In [1]:
import tensorflow as tf

# Simple Hello world!
ph = tf.constant("Hello")
pw = tf.constant("World")
phw = ph + pw
with tf.Session() as sess:
    ans = sess.run(phw)
print(ans)

b'HelloWorld'


### MNIST 
The MNIST (Mixed National Institute of Standards and Technology) handwritten digits dataset is one of the most researched datasets in image processing and machine learning, and has played an important role in the development of artificial neural networks (now generally referred to as deep learning).

In [None]:
from tensorflow.examples.tutorials.mnist import input_data
DATA_DIR = '/Data'
NUM_STEPS = 1000
MINIBATCH_SIZE = 100

data = input_data.read_data_sets(DATA_DIR, one_hot=True)

x = tf.placeholder(tf.float32, [None, 784]) # we don't know the number of images so, None is provided 
W = tf.Variable(tf.zeros([784, 10]))

y_true = tf.placeholder(tf.float32, [None, 10])
y_pred = tf.matmul(x, W)

cross_entropy = tf.reduce_mean(tf.nn.softmax_cross_entropy_with_logits(logits=y_pred, labels=y_true))

gd_step = tf.train.GradientDescentOptimizer(0.5).minimize(cross_entropy)

correct_mask = tf.equal(tf.argmax(y_pred, 1), tf.argmax(y_true, 1))
accuracy = tf.reduce_mean(tf.cast(correct_mask, tf.float32))

with tf.Session() as sess:
    sess.run(tf.global_variables_initializer())
    # Train
    for _ in range(NUM_STEPS):
        batch_xs, batch_ys = data.train.next_batch(MINIBATCH_SIZE)
        sess.run(gd_step, feed_dict={x: batch_xs, y_true: batch_ys})
    # Test
    ans = sess.run(accuracy, feed_dict={x: data.test.images, y_true: data.test.labels})
print("Accuracy: {:.4}%".format(ans*100))

A **variable** is an element manipulated by the computation, while a **placeholder** has to be supplied when triggering it. The image itself (x) is a placeholder, because it will be supplied by us when running the computation graph. The size \[None, 784\] means that each image is of size 784 (28×28 pixels unrolled into a single vector), and None is an indicator that we are not currently specifying how many of these images we will use at once

### Advantages of Computational Graph in Tensorflow
Being able to locate dependencies between units of our model allows us to both distribute computations across available resources and avoid performing redundant computations of irrelevant subsets, resulting in a faster and more efficient way of computing things.

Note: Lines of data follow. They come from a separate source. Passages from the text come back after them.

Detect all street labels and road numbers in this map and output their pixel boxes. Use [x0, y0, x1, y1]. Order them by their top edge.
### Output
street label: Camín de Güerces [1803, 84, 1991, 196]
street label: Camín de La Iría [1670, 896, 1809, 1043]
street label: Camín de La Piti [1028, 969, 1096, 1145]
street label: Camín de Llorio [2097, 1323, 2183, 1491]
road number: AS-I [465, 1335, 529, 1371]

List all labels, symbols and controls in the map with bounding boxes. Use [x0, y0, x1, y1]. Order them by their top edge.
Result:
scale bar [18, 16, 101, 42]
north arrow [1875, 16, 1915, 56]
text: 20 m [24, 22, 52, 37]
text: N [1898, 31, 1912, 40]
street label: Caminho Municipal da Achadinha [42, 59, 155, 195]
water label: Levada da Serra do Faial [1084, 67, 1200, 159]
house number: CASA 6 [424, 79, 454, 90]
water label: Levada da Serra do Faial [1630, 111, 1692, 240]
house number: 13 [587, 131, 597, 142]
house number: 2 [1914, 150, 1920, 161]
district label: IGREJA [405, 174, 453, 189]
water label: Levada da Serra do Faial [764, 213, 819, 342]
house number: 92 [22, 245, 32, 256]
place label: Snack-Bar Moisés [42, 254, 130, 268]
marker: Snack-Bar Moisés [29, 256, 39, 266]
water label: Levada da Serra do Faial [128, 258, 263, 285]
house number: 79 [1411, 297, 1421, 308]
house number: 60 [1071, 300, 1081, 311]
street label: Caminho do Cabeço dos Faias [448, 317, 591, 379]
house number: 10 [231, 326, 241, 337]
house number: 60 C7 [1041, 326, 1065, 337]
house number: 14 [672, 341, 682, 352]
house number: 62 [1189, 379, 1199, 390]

### Graphs, Session, Fetches
### Create a Graph
Right after inporting tensorflow as tf. A default tf.Graph() is formed. All the nodes we create are automatically associated
with that default graph. Using the `tf.constant()` operation we will create 6 nodes a, b, c, d, e, f. 

Values 5, 2, and 3 are assigned to the first 3 nodes a, b, and c.
Node d multiplies the outputs of nodes a and b. Node e adds the outputs of nodes b and c. Node f subtracts the output of node e from that of node d.

In [None]:
## Constants
a = tf.constant(5)
b = tf.constant(2)
c = tf.constant(3)
## Arithmetic Operations
d = tf.multiply(a,b)
e = tf.add(c,b)
f = tf.subtract(d,e)

### Creating a Session - Running it
Once we are done describing the computation graph, we are ready to run the computations that it represents. For this to happen, we need to create and run a session. 

In [None]:
sess = tf.Session()
outs = sess.run(f)
sess.close()
print(f"out: {outs}")

Here the execution is done with the `run()` method. When called, this method completes one set of computations in our graph in
the following manner: it starts at the requested output(s) and then works backward, computing nodes that must be executed according to the set of dependencies. Therefore, the part of the graph that will be computed depends on our output query

#### Example
![image.png](attachment:image.png)

Try converting this into a session in Tensorflow and running it

In [None]:
## Constants
a = tf.constant(40)
b = tf.constant(1)
## Arithmetic Operations
c = tf.multiply(a, b)
d = tf.add(a, b)
e = tf.subtract(c, d)
f = tf.add(c, d)
g = tf.div(e, f)
## Creating and running a Session
with tf.Session() as sess:
    output = sess.run(g)
print(f"Value of g: {output}")

#### Use of `with` statement
The with statement is used to wrap the execution of a block with methods defined by a context manager—an object that has the special method functions `.__enter__()` to set up a block of code and `.__exit__()` to exit the block
In layman’s terms, it’s very convenient in many cases to execute some code that requires “setting up” of some kind (like opening a file, SQL table, etc.) and then always “tearing it down” at the end, regardless of whether the code ran well or raised any kind of exception. 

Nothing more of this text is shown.